TW:   Which design project are you most proud of?

AL:   I find pride in all our projects, even those which were never built. Some of our best work is in competition entries we have lost, but if you see it as part of your repertoire than you can rescue success from defeat. Success comes not just from what you build, but from what you imagine.

“Success comes not just from what you build, but from what you imagine.”

TW:   The prototype fusion facility for General Fusion will be the first magnetised target fusion facility in the world. How do you approach a brief like this?

AL:   Fusion has the potential to provide the planet with clean, low-cost, zero-carbon energy forever. This potential has been understood by the scientific community for decades, but with the demonstration plant it can be communicated to the public. We set out to find a physical way to express the extraordinary power and promise of fusion. To make fusion palpable from inside and out – to reveal what goes on, to set up a new relationship between nature and technology, and by doing so take away the fear.

TW:   Which building do you wish you’d designed?

AL:   Farnsworth House by Mies van der Rohe. Designed for Edith Farnsworth after a chance meeting with Mies at a dinner party in 1945, it is a seminal building; an essay in the poetry and purity of a space. It is a single idea pursued ruthlessly to its ultimate end. A simple platform hovering above the landscape with an absence of walls, the inside becomes outside and the outside becomes inside. I visited it many years ago when it was still used by Peter Palumbo as a weekend retreat. He had restored it immaculately – I had a sense of how mood-enhancing living there must have been.

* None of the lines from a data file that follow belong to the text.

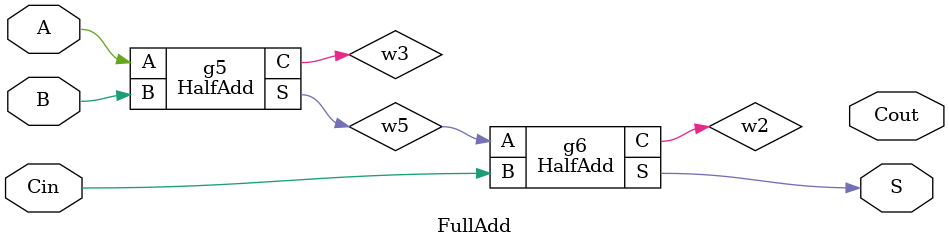
<source format=v>

module HalfAdd(B, A, S, C);
//: interface  /sz:(88, 71) /bd:[ Li0>B(55/71) Li1>A(16/71) Ro0<C(59/71) Ro1<S(12/71) ]
input B;    //: /sn:0 {0}(158,202)(250,202){1}
//: {2}(254,202)(320,202)(320,184)(328,184){3}
//: {4}(252,204)(252,248)(337,248){5}
input A;    //: /sn:0 {0}(157,155)(280,155){1}
//: {2}(284,155)(320,155)(320,179)(328,179){3}
//: {4}(282,157)(282,243)(337,243){5}
output C;    //: /sn:0 {0}(449,246)(358,246){1}
output S;    //: /sn:0 {0}(445,182)(349,182){1}
//: enddecls

  //: joint g4 (A) @(282, 155) /w:[ 2 -1 1 4 ]
  //: input g3 (B) @(156,202) /sn:0 /w:[ 0 ]
  //: input g2 (A) @(155,155) /sn:0 /w:[ 0 ]
  xor g1 (.I0(A), .I1(B), .Z(S));   //: @(339,182) /sn:0 /delay:" 2" /w:[ 3 3 1 ]
  //: output g6 (S) @(442,182) /sn:0 /w:[ 0 ]
  //: output g7 (C) @(446,246) /sn:0 /w:[ 0 ]
  //: joint g5 (B) @(252, 202) /w:[ 2 -1 1 4 ]
  and g0 (.I0(A), .I1(B), .Z(C));   //: @(348,246) /sn:0 /delay:" 1" /w:[ 5 5 1 ]

endmodule

module main;    //: root_module
wire w6;    //: /sn:0 /dp:1 {0}(549,274)(573,274)(573,247){1}
wire w0;    //: /sn:0 {0}(593,121)(593,162){1}
wire w1;    //: /sn:0 {0}(657,205)(614,205){1}
wire w2;    //: /sn:0 /dp:1 {0}(494,186)(494,203)(529,203){1}
wire w5;    //: /sn:0 {0}(549,121)(549,162){1}
//: enddecls

  led g4 (.I(w2));   //: @(494,179) /sn:0 /w:[ 0 ] /type:3
  //: switch g3 (w1) @(675,205) /sn:0 /R:2 /w:[ 0 ] /st:0
  //: switch g2 (w0) @(593,108) /sn:0 /R:3 /w:[ 0 ] /st:1
  //: switch g1 (w5) @(549,108) /sn:0 /R:3 /w:[ 0 ] /st:1
  led g5 (.I(w6));   //: @(542,274) /sn:0 /R:1 /w:[ 0 ] /type:3
  FullAdd g0 (.B(w0), .A(w5), .Cin(w1), .Cout(w2), .S(w6));   //: @(530, 163) /sz:(83, 83) /sn:0 /p:[ Ti0>1 Ti1>1 Ri0>1 Lo0<1 Bo0<1 ]

endmodule

module FullAdd(S, Cout, Cin, B, A);
//: interface  /sz:(83, 83) /bd:[ Ti0>B(63/83) Ti1>A(19/83) Ri0>Cin(42/83) Lo0<Cout(40/83) Bo0<S(43/83) ]
input B;    //: /sn:0 {0}(163,178)(214,178)(214,164)(224,164){1}
input A;    //: /sn:0 {0}(161,128)(224,128){1}
output Cout;    //: /sn:0 {0}(606,274)(567,274){1}
input Cin;    //: /sn:0 {0}(394,222)(182,222)(182,246)(165,246){1}
output S;    //: /sn:0 {0}(565,137)(500,137)(500,185)(484,185){1}
wire w3;    //: /sn:0 /dp:1 {0}(546,276)(318,276)(318,168)(308,168){1}
wire w2;    //: /sn:0 /dp:1 {0}(546,271)(494,271)(494,225)(484,225){1}
wire w5;    //: /sn:0 {0}(308,125)(386,125)(386,188)(394,188){1}
//: enddecls

  //: output g4 (S) @(562,137) /sn:0 /w:[ 0 ]
  //: output g3 (Cout) @(603,274) /sn:0 /w:[ 0 ]
  //: input g2 (Cin) @(163,246) /sn:0 /w:[ 1 ]
  //: input g1 (B) @(161,178) /sn:0 /w:[ 0 ]
  HalfAdd g6 (.A(w5), .B(Cin), .S(S), .C(w2));   //: @(395, 174) /sz:(88, 62) /sn:0 /p:[ Li0>1 Li1>0 Ro0<1 Ro1<1 ]
  or g7 (.I0(w2), .I1(w3), .Z(Cout));   //: @(557,274) /sn:0 /w:[ 0 0 1 ]
  HalfAdd g5 (.A(A), .B(B), .S(w5), .C(w3));   //: @(225, 113) /sz:(82, 66) /sn:0 /p:[ Li0>1 Li1>1 Ro0<0 Ro1<1 ]
  //: input g0 (A) @(159,128) /sn:0 /w:[ 0 ]

endmodule

</source>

TW:   How important is sustainability as part of the architectural debate?

AL:   It is completely central – we build because we believe in a future, and we won’t have a future unless we put sustainability at the heart of everything we do. Wherever we build, whatever the context, we have a responsibility to address sustainability, biodiversity and wellbeing – to create places where we can live better together and live better with nature.

TW:   What advice would you give to aspiring architects?

AL:   Be entrepreneurial and don’t be afraid to push boundaries.

TW:   Do you see art and architecture as being intertwined?

AL:   Of course. Architecture is about form and aesthetics, but also about identity. Buildings are the physical representation of a culture, of social ideas and political intent. If they were just about being necessary, there would be nothing left to say.

TW:   Who is your ultimate Monday Muse?

AL:   It is everyone in the studio – the buzz as you walk through the door and past the messy pile of shoes (at AL_A, we all take our shoes off, even our clients). The youthful energy of the team and my four directors is inspiring and infectious.